# DATASET EXCERPTS
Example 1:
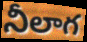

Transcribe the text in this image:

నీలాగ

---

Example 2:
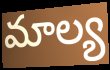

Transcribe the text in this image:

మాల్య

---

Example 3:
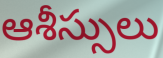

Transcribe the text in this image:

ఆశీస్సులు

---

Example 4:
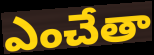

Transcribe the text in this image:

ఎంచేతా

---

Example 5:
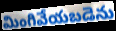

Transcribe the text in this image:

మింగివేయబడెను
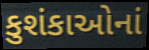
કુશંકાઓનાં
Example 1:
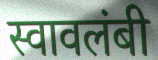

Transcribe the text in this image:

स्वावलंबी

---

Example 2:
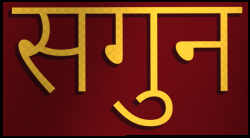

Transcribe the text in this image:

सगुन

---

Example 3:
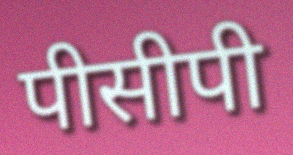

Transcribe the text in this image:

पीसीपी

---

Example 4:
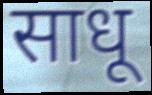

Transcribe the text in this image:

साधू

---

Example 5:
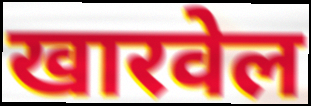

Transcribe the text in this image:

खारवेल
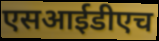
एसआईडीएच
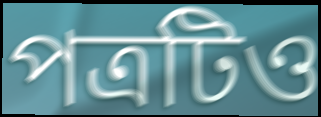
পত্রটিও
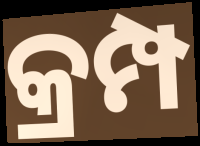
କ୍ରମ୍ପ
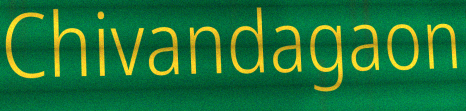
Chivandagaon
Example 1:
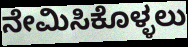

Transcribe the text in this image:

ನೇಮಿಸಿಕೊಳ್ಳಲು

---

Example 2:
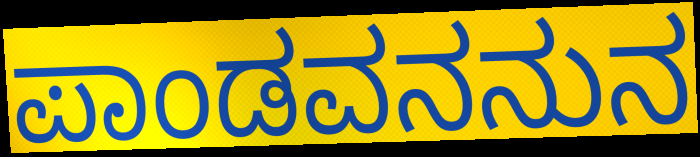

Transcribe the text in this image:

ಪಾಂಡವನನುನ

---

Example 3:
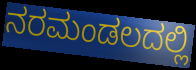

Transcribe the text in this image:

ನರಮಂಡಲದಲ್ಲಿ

# EXERCISE DIRECTIONS
Word-for-word copy, no pictures: write out the entries above in full.

# RESPONSE
Example 1:

Transcribe the text in this image:

నీలాగ

---

Example 2:

Transcribe the text in this image:

మాల్య

---

Example 3:

Transcribe the text in this image:

ఆశీస్సులు

---

Example 4:

Transcribe the text in this image:

ఎంచేతా

---

Example 5:

Transcribe the text in this image:

మింగివేయబడెను
કુશંકાઓનાં
Example 1:

Transcribe the text in this image:

स्वावलंबी

---

Example 2:

Transcribe the text in this image:

सगुन

---

Example 3:

Transcribe the text in this image:

पीसीपी

---

Example 4:

Transcribe the text in this image:

साधू

---

Example 5:

Transcribe the text in this image:

खारवेल
एसआईडीएच
পত্রটিও
କ୍ରମ୍ପ
Chivandagaon
Example 1:

Transcribe the text in this image:

ನೇಮಿಸಿಕೊಳ್ಳಲು

---

Example 2:

Transcribe the text in this image:

ಪಾಂಡವನನುನ

---

Example 3:

Transcribe the text in this image:

ನರಮಂಡಲದಲ್ಲಿ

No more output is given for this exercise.